EXERCISE GOAL
Starting at the line that contains "How many lines are shown in the chart?" and ending with the last line, convert the lines below into a Markdown table with the columns Row and Line, one line per row, numbered in order, leaving out blank lines and the pictures.

SUPPLIED RECORDS
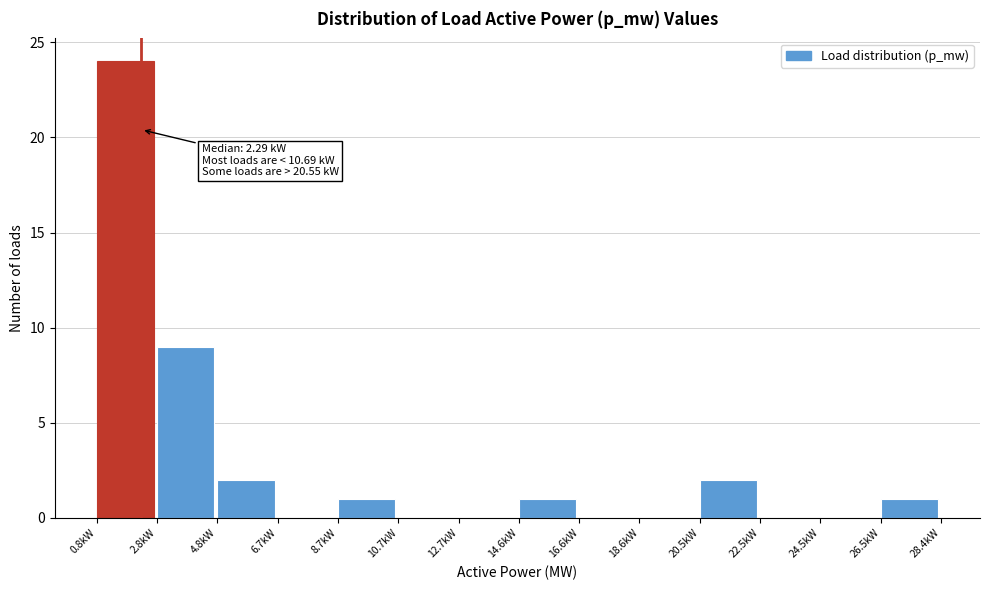

Which range on the x-axis has the tallest bar?

0.8 to 2.8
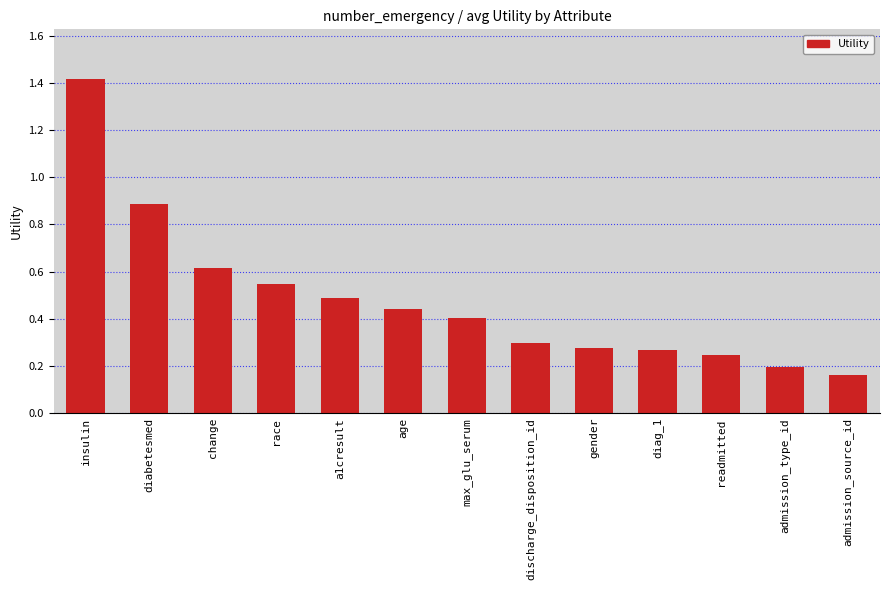

What is the sum of all values?

6.2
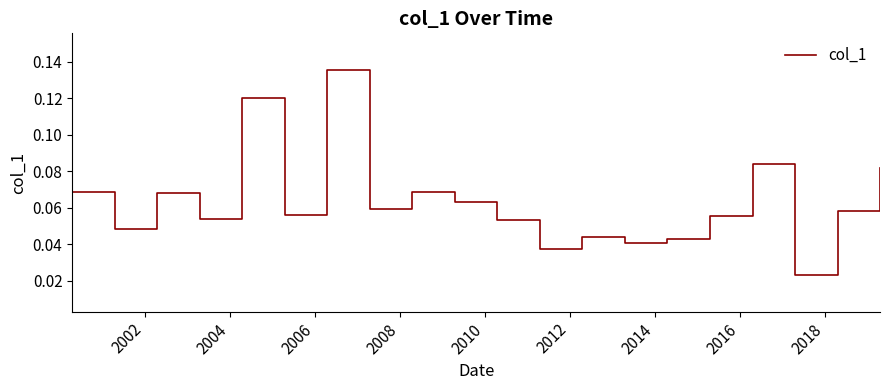

How many lines are shown in the chart?

1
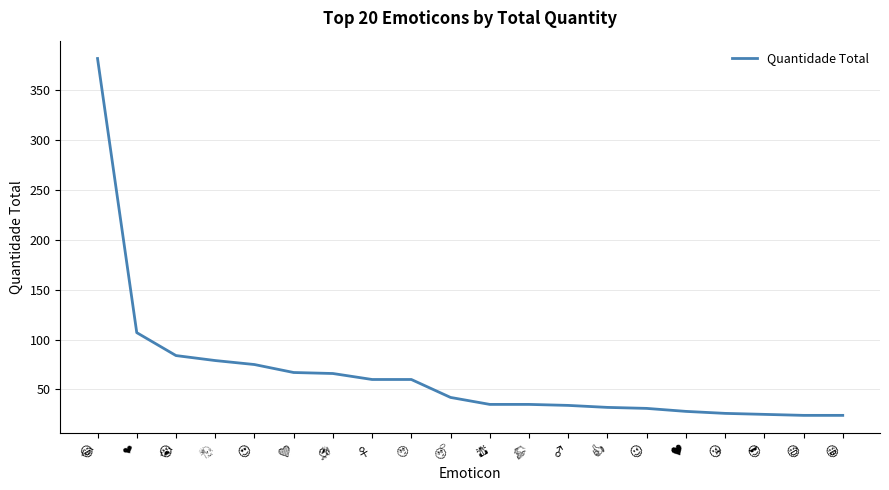

What is the difference between the maximum and minimum values?

358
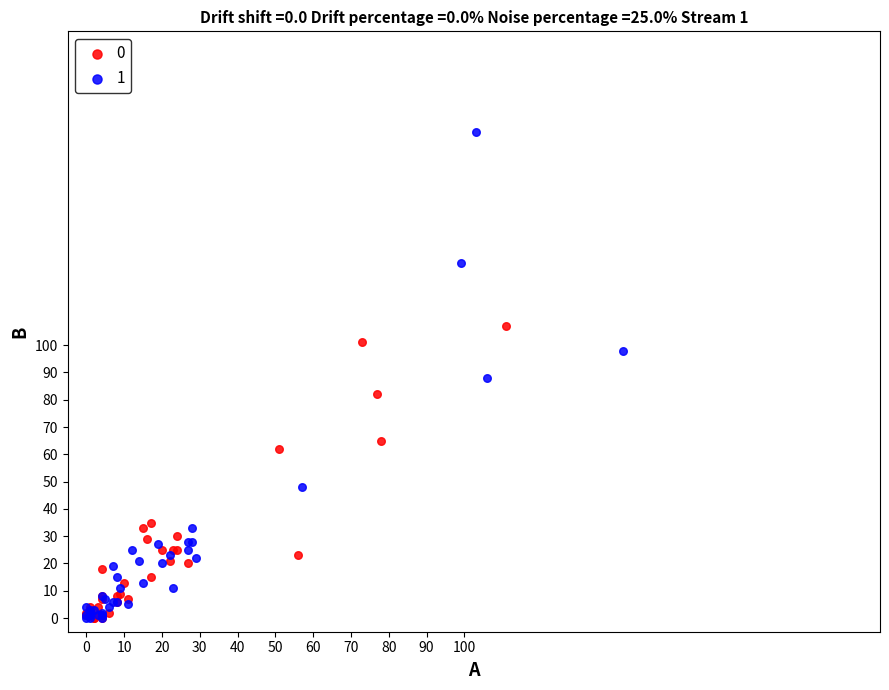

Which series has the widest spread of Y values?

1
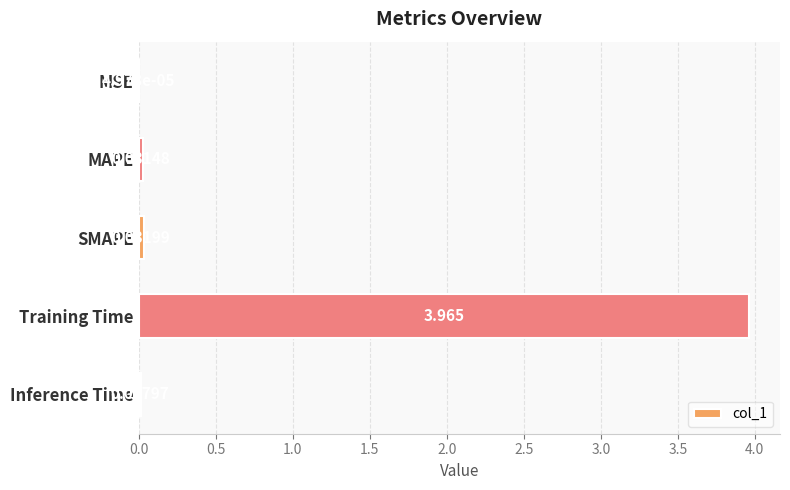

Where is the data nearest to the value 1?

SMAPE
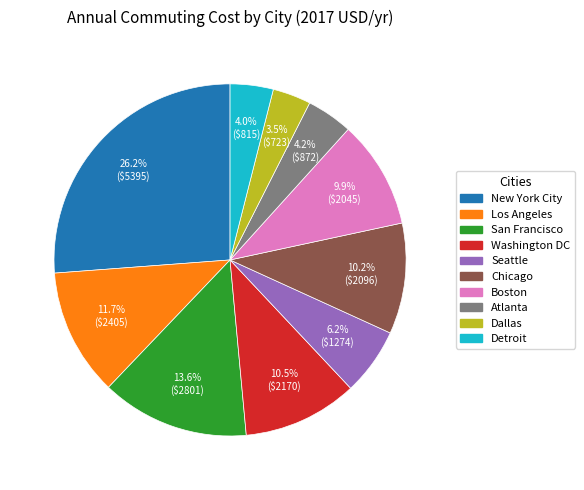

How many segments does this pie chart have?

10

ANSWER SPACE
| Row | Line |
|---|---|
| 1 | How many lines are shown in the chart? |
| 2 | 1 |
| 3 | What is the difference between the maximum and minimum values? |
| 4 | 358 |
| 5 | Which series has the widest spread of Y values? |
| 6 | 1 |
| 7 | Where is the data nearest to the value 1? |
| 8 | SMAPE |
| 9 | How many segments does this pie chart have? |
| 10 | 10 |